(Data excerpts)
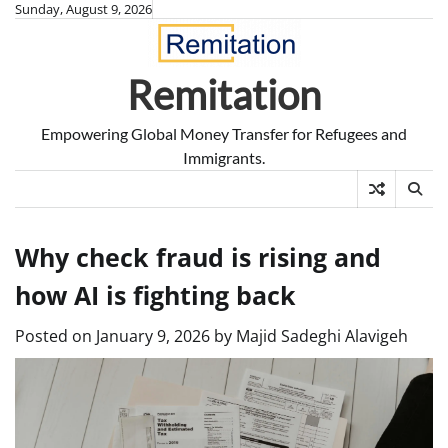
Skip
Sunday, August 9, 2026
to
content
Remitation
Empowering Global Money Transfer for Refugees and
Immigrants.
Why check fraud is rising and
how AI is fighting back
Posted on
January 9, 2026
by
Majid Sadeghi Alavigeh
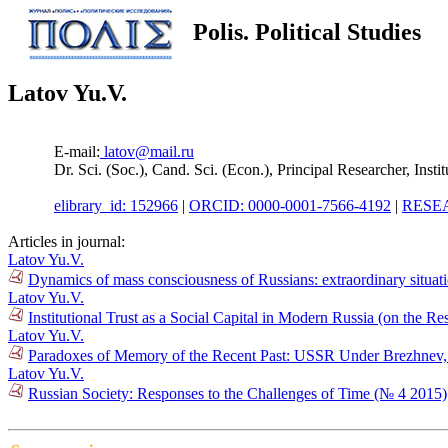
Polis. Political Studies
Latov Yu.V.
E-mail:
latov@mail.ru
Dr. Sci. (Soc.), Cand. Sci. (Econ.), Principal Researcher, In
elibrary_id: 152966
|
ORCID: 0000-0001-7566-4192
|
RESEA
Articles in journal:
Latov Yu.V.
Dynamics of mass consciousness of Russians: extraordinary situat
Latov Yu.V.
Institutional Trust as a Social Capital in Modern Russia (on the R
Latov Yu.V.
Paradoxes of Memory of the Recent Past: USSR Under Brezhnev, Ru
Latov Yu.V.
Russian Society: Responses to the Challenges of Time (№ 4 2015)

**TRY IT:** Leave the pictures out and repeat exactly the lines from the beginning of the records to the line bearing "latov@mail.ru", both ends counted.

**RESULT OF THIS EXERCISE:**
Skip
Sunday, August 9, 2026
to
content
Remitation
Empowering Global Money Transfer for Refugees and
Immigrants.
Why check fraud is rising and
how AI is fighting back
Posted on
January 9, 2026
by
Majid Sadeghi Alavigeh
Polis. Political Studies
Latov Yu.V.
E-mail:
latov@mail.ru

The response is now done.